二叔显然有些手忙脚乱,他甚至想也没多想就顺手拿过一个枕头闷住了安笑笑的脸。二婶冲上去,惊恐地叫着:“这样会把她闷死的!要出人命的呀!”二叔惊了一下,就慌张地甩开了枕头,枕头已被安笑笑咬开。安笑笑猛烈地咳嗽着、喘息着,手脚却依然挣扎得厉害。

“医生。”二叔像是自言自语。

我的身子动了一下。

“东南,快去找医生啊!”二叔疯狂地叫着,一面困难地按住安笑笑的手脚。

我慌乱地跑出了门,没跑出几步就撞上了三叔。

“怎么了?”三叔拉住了我的手,看到我难看的脸色,知道出事了。未等我回答,三叔就冲进了院门。

我在村口的医疗站找来了医生。医生赶到之后,他并没有上前,只对着二叔说了一句:“村长,她是犯毒瘾了。”

“那该怎么办?”二婶抓住了医生的手,问。

未等医生开口,安笑笑已没了力气,轻微地动弹了几下就没了动静。这更把所有人都吓坏了,二婶扑到床边,一边哭着喊着她的名字,一边剧烈地摇晃着她。

“她是昏迷了。她会醒过来的,醒来后会好点,但毒瘾会时不时发作的,最好送戒毒所。”医生建议着,说完就打算走。

“不送戒毒所,我们自己戒行不行?”二叔拦住了医生,问。

“如果毒瘾太深,恐怕还得去戒毒所。”医生说完就逃命似的跑了。

二叔看着昏迷在床上的安笑笑以及惊恐之中的二婶,像连续干了几天几夜重活似的坐在了椅子上,双手搓着前额,眼睛里布满了痛苦。他抽出一支烟来,也扔给三叔一支,却找不到打火机。三叔从口袋里拿出打火机点着了火凑近了二叔叼在嘴里的烟。

二婶则坐在了床上,用毛巾擦去了安笑笑额头上的汗珠,号啕的哭泣开始变成了微弱的哀吟。我起身递了一杯水给她,她接过来放在了一边。

“二叔,送戒毒所吧。”

二叔不说话,手指间的香烟已经快燃到了皮肉上,他也毫无感觉。三叔抬起头看了看二叔,又看了看二婶,也不说话。
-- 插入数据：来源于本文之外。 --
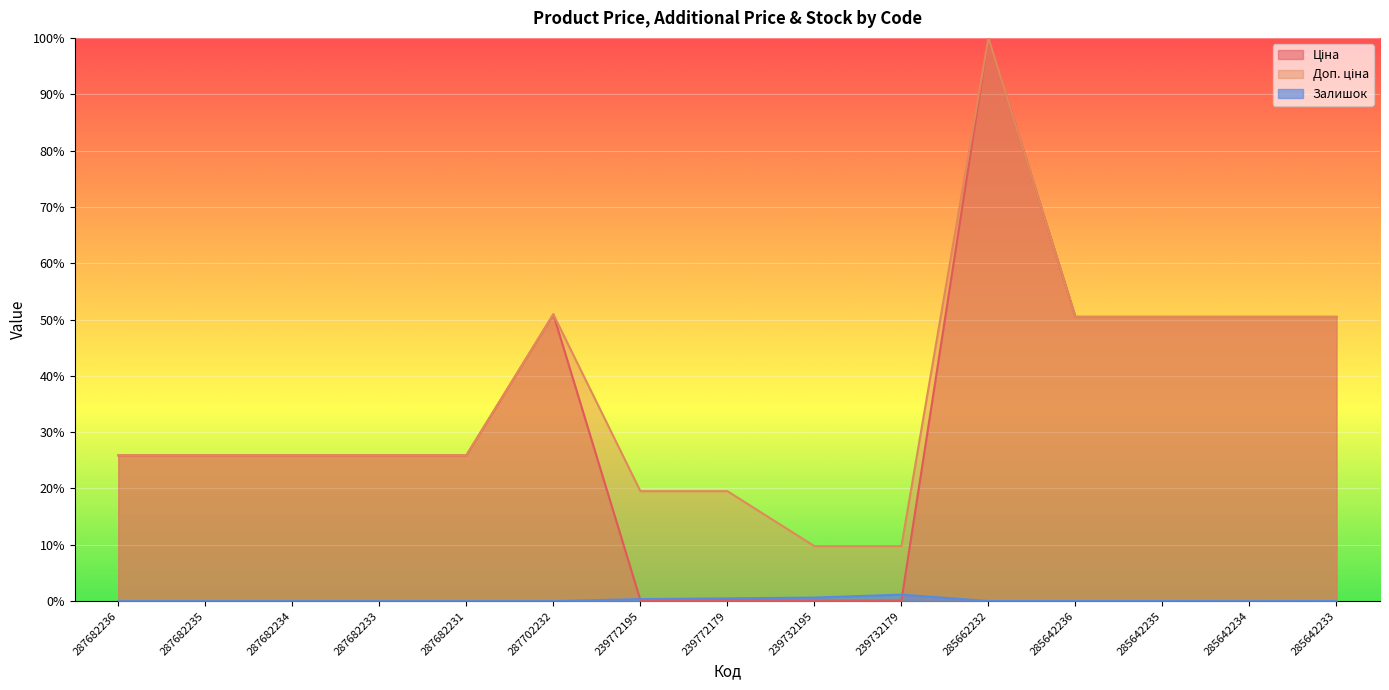

True or false: Ціна and Залишок cross at least once.

True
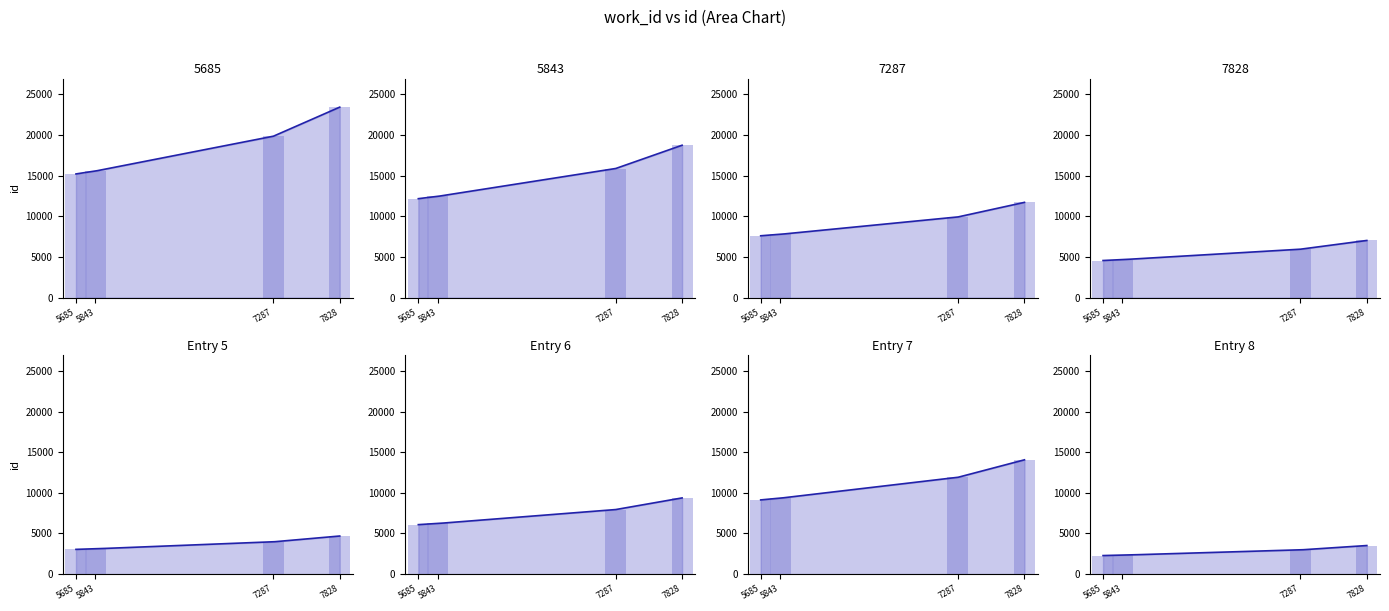

Are the bars horizontal?

No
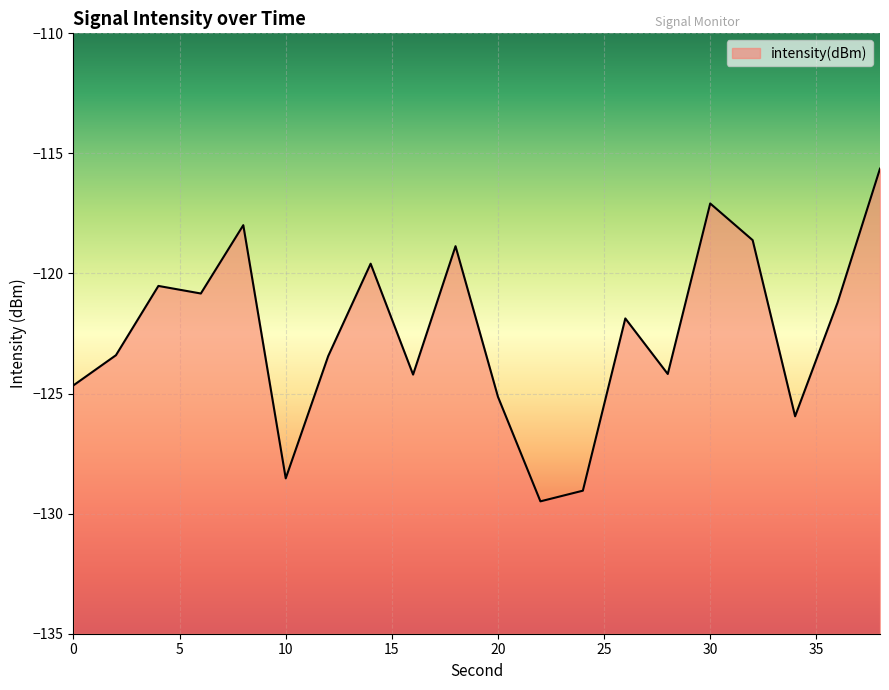

How many points are higher than both their immediate neighbors (excluding endpoints)?

6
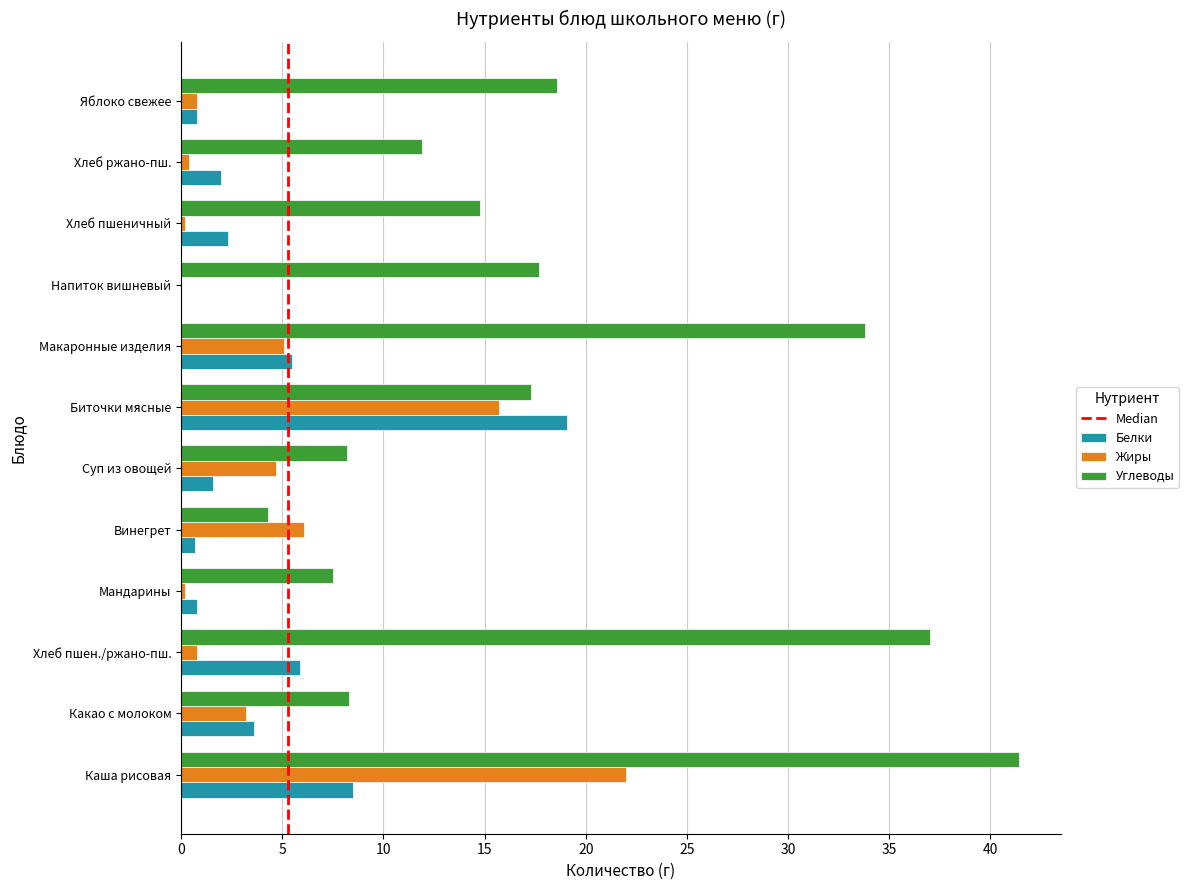

What is the sum of the Белки values at Биточки мясные and Какао с молоком?

22.7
“二叔……”我以为他没听见,隔了一会儿又忍不住说了一句,刚喊出就被他接过了话。

“我们帮她戒!我天天绑着她!”二叔斩钉截铁地说,身子颤动了一下,一截长长的烟灰抖落到了地上,他这才觉出烟头已烫到了他的手指,才甩掉了烟头。

二婶不放心地抬起头来,说:“我看还是送戒毒所吧……万一有危险……”

三叔听二婶如此说,也正想开口。二叔却已经说话了,他瞪了一眼二婶:“你懂个屁!她死了我担着!”三叔也就没把话说出来。但我知道,他肯定也建议把安笑笑送到戒毒所,其实我的心里也是这样想的。因为从二叔那天要我无论如何把安笑笑弄出来,我就看出了他的心思,而他一旦决定的事情绝对不允许别人改变的,谁上前劝说除了遭他骂之外,没有别的好处。

安笑笑安静地躺在床上。外面,乌鸦叫了几声,我看见二叔呆滞的眼动了几下。又有一声乌鸦叫,我这才听出这声音来自院子里那棵树上。二叔腾地从椅子上起来,几步走到院子里脱下鞋子就往树上砸去,几只乌鸦就惊飞了,又留下几声叫。

二叔在乌鸦最后的叫声里蹲下了,双手蒙住了脸,他好像又哭了。我站在一边,不知道如何安慰眼前这个男人,我的二叔。